SA firmly behind Semenya

SA firmly behind Semenya

Countrys athletics chief hits out at insensitive IAAF

Caster Semenya, whose rapid improvement over last year prompted the test, won the women's world 800 metres title with a crushing performance in Berlin on Wednesday.
"We condemn the motives of those who have made it their business to question her gender due to her physique and running style. Such comments can only serve to portray women as being weak," the African National Congress said in a statement.

"Caster is not the only woman athlete with a masculine build and the International Association of Athletics Federation should know better."

A group of doctors, including an endocrinologist, a gynaecologist, an internal medicine expert, an expert on gender and a psychologist have started the gender test but the results may not be known for days, if not weeks.

Radio stations have been abuzz with discussions of Semenya and the test that has overshadowed her speed on the track.

South Africans may be especially sensitive about their athletes ahead of hosting the 2010 Soccer World Cup which officials hope will bring the country international prestige. The controversy drew an angry reaction from the ANC Youth League, which said all South Africans were behind Semenya.

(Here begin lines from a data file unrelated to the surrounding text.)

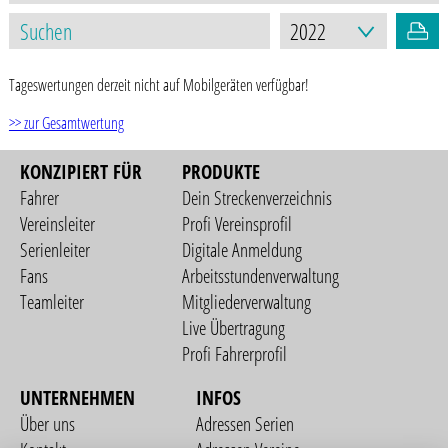
Tageswertungen derzeit nicht auf Mobilgeräten verfügbar!
>> zur Gesamtwertung
KONZIPIERT FÜR
PRODUKTE
Fahrer
Dein Streckenverzeichnis
Vereinsleiter
Profi Vereinsprofil
Serienleiter
Digitale Anmeldung
Fans
Arbeitsstundenverwaltung
Teamleiter
Mitgliederverwaltung
Live Übertragung
Profi Fahrerprofil
UNTERNEHMEN
INFOS
Über uns
Adressen Serien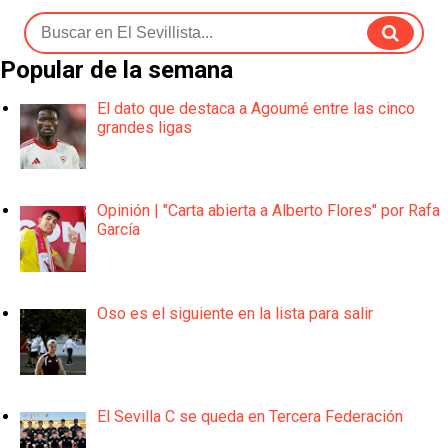
Popular de la semana
El dato que destaca a Agoumé entre las cinco
grandes ligas
Opinión | "Carta abierta a Alberto Flores" por Rafa
García
Oso es el siguiente en la lista para salir
El Sevilla C se queda en Tercera Federación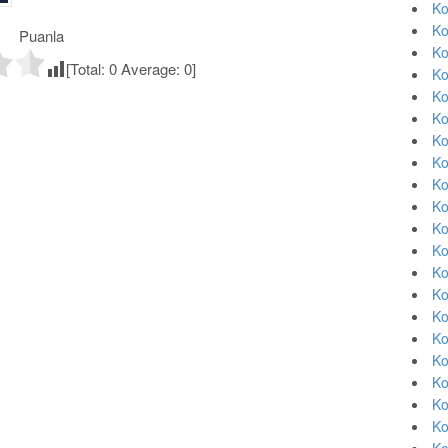
Ko
Ko
Puanla
Ko
[Total:
0
Average:
0
]
Ko
Ko
Ko
Ko
Ko
Ko
Ko
Ko
Ko
Ko
Ko
Ko
Ko
Ko
Ko
Ko
Ko
Ko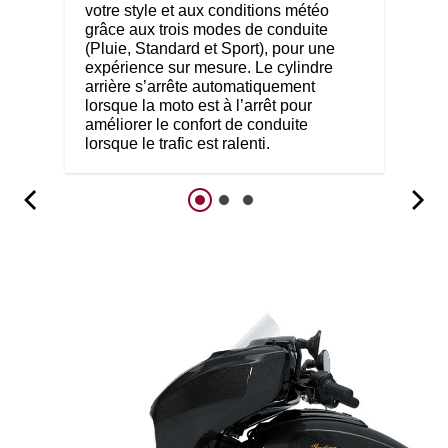
votre style et aux conditions météo
grâce aux trois modes de conduite
(Pluie, Standard et Sport), pour une
expérience sur mesure. Le cylindre
arrière s’arrête automatiquement
lorsque la moto est à l’arrêt pour
améliorer le confort de conduite
lorsque le trafic est ralenti.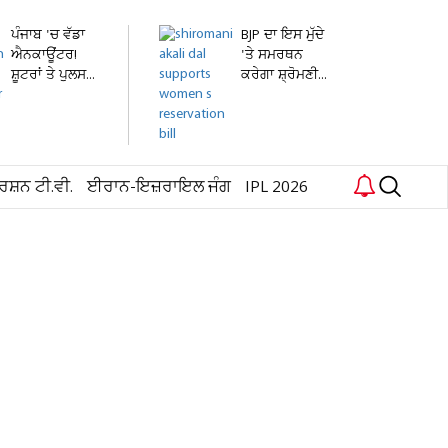
ਪੰਜਾਬ 'ਚ ਵੱਡਾ
BJP ਦਾ ਇਸ ਮੁੱਦੇ
ਐਨਕਾਊਂਟਰ!
'ਤੇ ਸਮਰਥਨ
ਸ਼ੂਟਰਾਂ ਤੇ ਪੁਲਸ...
ਕਰੇਗਾ ਸ਼੍ਰੋਮਣੀ...
ਰਸ਼ਨ ਟੀ.ਵੀ.
ਈਰਾਨ-ਇਜ਼ਰਾਇਲ ਜੰਗ
IPL 2026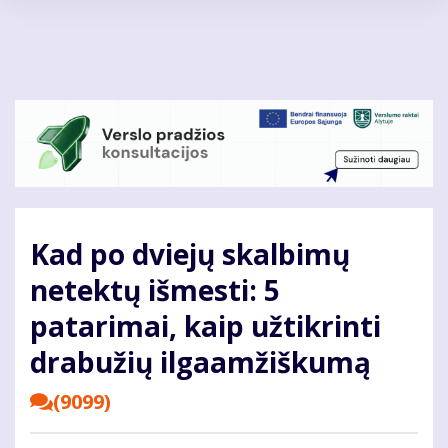
Pereiti
į
pagrindinį
turinį
Kad po dviejų skalbimų
netektų išmesti: 5
patarimai, kaip užtikrinti
drabužių ilgaamžiškumą
(9099)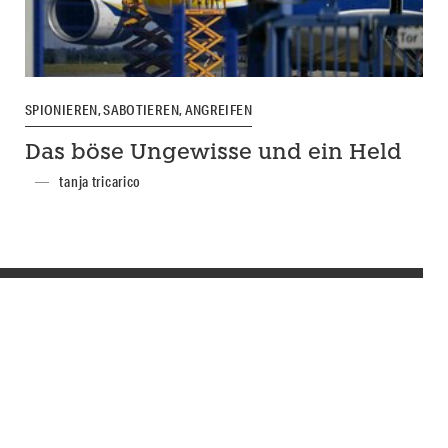
SPIONIEREN, SABOTIEREN, ANGREIFEN
Das böse Ungewisse und ein Held
tanja tricarico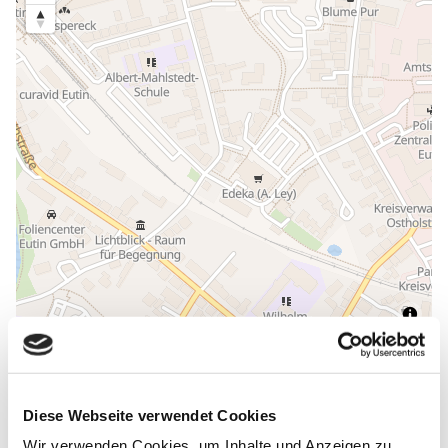
ALLGEMEINE INFORMATIONEN
Diese Webseite verwendet Cookies
Wir verwenden Cookies, um Inhalte und Anzeigen zu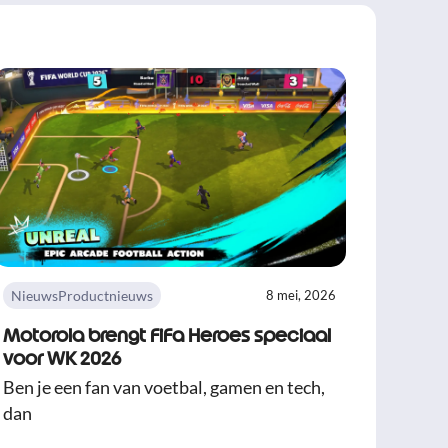
Nieuws
Productnieuws
8 mei, 2026
Motorola brengt FiFa Heroes speciaal
voor WK 2026
Ben je een fan van voetbal, gamen en tech,
dan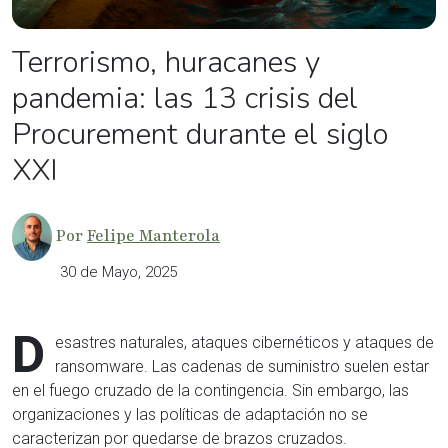
Terrorismo, huracanes y
pandemia: las 13 crisis del
Procurement durante el siglo
XXI
Por
Felipe Manterola
30 de Mayo, 2025
D
esastres naturales, ataques cibernéticos y ataques de
ransomware. Las cadenas de suministro suelen estar
en el fuego cruzado de la contingencia. Sin embargo, las
organizaciones y las políticas de adaptación no se
caracterizan por quedarse de brazos cruzados.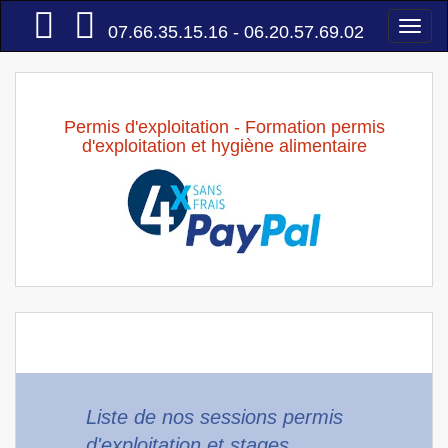
Accueil
Togg
07.66.35.15.16 - 06.20.57.69.02
navi
Permis d'exploitation - Formation permis
d'exploitation et hygiène alimentaire
Liste de nos sessions permis
d'exploitation et stages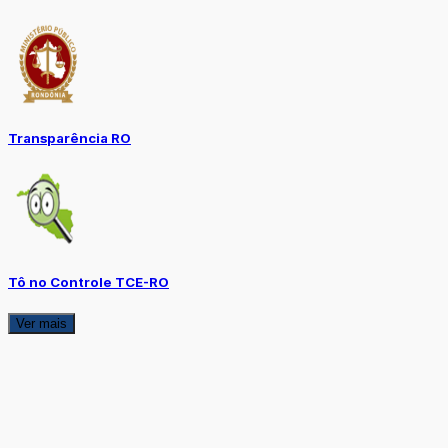
Transparência RO
Tô no Controle TCE-RO
Ver mais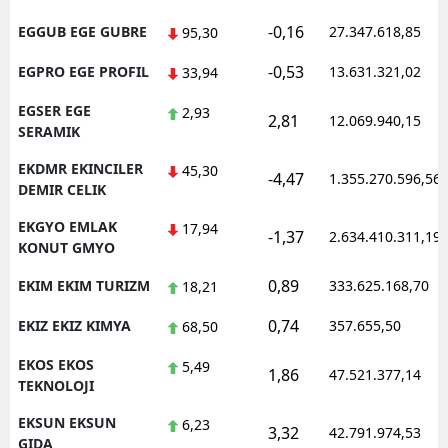
-0,16
EGGUB EGE GUBRE
27.347.618,85
95,30
-0,53
EGPRO EGE PROFIL
13.631.321,02
33,94
EGSER EGE
2,93
2,81
12.069.940,15
SERAMIK
EKDMR EKINCILER
45,30
-4,47
1.355.270.596,56
DEMIR CELIK
EKGYO EMLAK
17,94
-1,37
2.634.410.311,19
KONUT GMYO
0,89
EKIM EKIM TURIZM
333.625.168,70
18,21
0,74
EKIZ EKIZ KIMYA
357.655,50
68,50
EKOS EKOS
5,49
1,86
47.521.377,14
TEKNOLOJI
EKSUN EKSUN
6,23
3,32
42.791.974,53
GIDA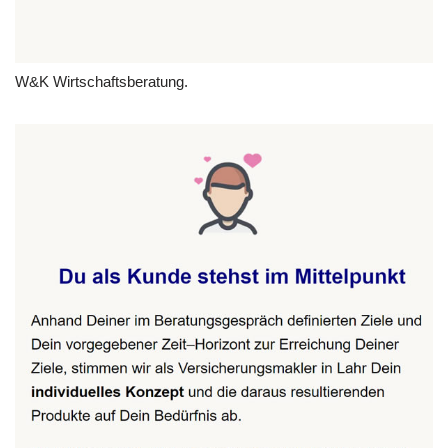
W&K Wirtschaftsberatung.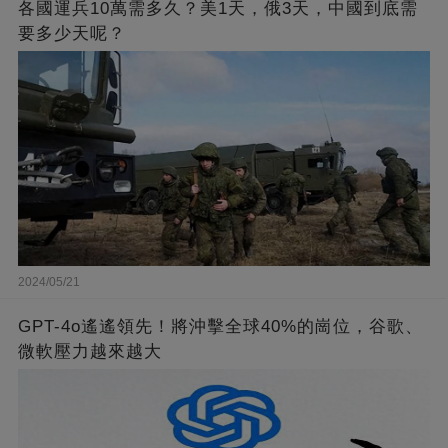
各國運兵10萬需多久？美1天，俄3天，中國到底需
要多少天呢？
2024/05/21
GPT-4o遙遙領先！將沖擊全球40%的崗位，谷歌、
微軟壓力越來越大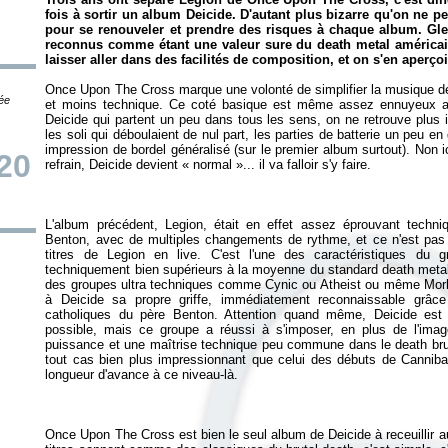
fois à sortir un album Deicide. D'autant plus bizarre qu'on ne p
pour se renouveler et prendre des risques à chaque album. Gle
reconnus comme étant une valeur sure du death metal américa
laisser aller dans des facilités de composition, et on s'en aperçoi
Once Upon The Cross
marque une volonté de simplifier la musique de
tée
et moins technique. Ce coté basique est même assez ennuyeux au
Deicide qui partent un peu dans tous les sens, on ne retrouve plus 
les soli qui déboulaient de nul part, les parties de batterie un peu e
impression de bordel généralisé (sur le premier album surtout). Non ici,
20
L'album précédent,
Legion
, était en effet assez éprouvant techn
Benton, avec de multiples changements de rythme, et ce n'est pas 
titres de
Legion
en live. C'est l'une des caractéristiques du g
techniquement bien supérieurs à la moyenne du standard death metal
des groupes ultra techniques comme Cynic ou Atheist ou même Morbid
à Deicide sa propre griffe, immédiatement reconnaissable grâce
catholiques du père Benton. Attention quand même, Deicide est 
possible, mais ce groupe a réussi à s'imposer, en plus de l'im
puissance et une maîtrise technique peu commune dans le death bru
tout cas bien plus impressionnant que celui des débuts de Canniba
Once Upon The Cross
est bien le seul album de Deicide à receuillir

Meanwhile, South Africa’s athletics chief said the gender controversy surrounding Semenya has been humiliating for her. "I will continue to defend the girl, I will continue to do anything, even if I am to be kicked out of Berlin, Germany, but I am not going to let that girl be humiliated in the manner that she was humiliated because she has not committed a crime whatsoever. Her crime was to be born the way she is born," said Athletics South Africa president Leonard Chuene.

"And now people are not happy, and on that basis she is isolated like a leper, like she has got a disease that will affect other people, and I don't think it's proper," he said.
I think what they should have done is to protect her until the results are out and then we sit and look at it," Chuene said.

"Because even if the results are out, if we sit and look at it, at home they would like to have a second opinion, these are her parents, this is not going to be a simple thing.”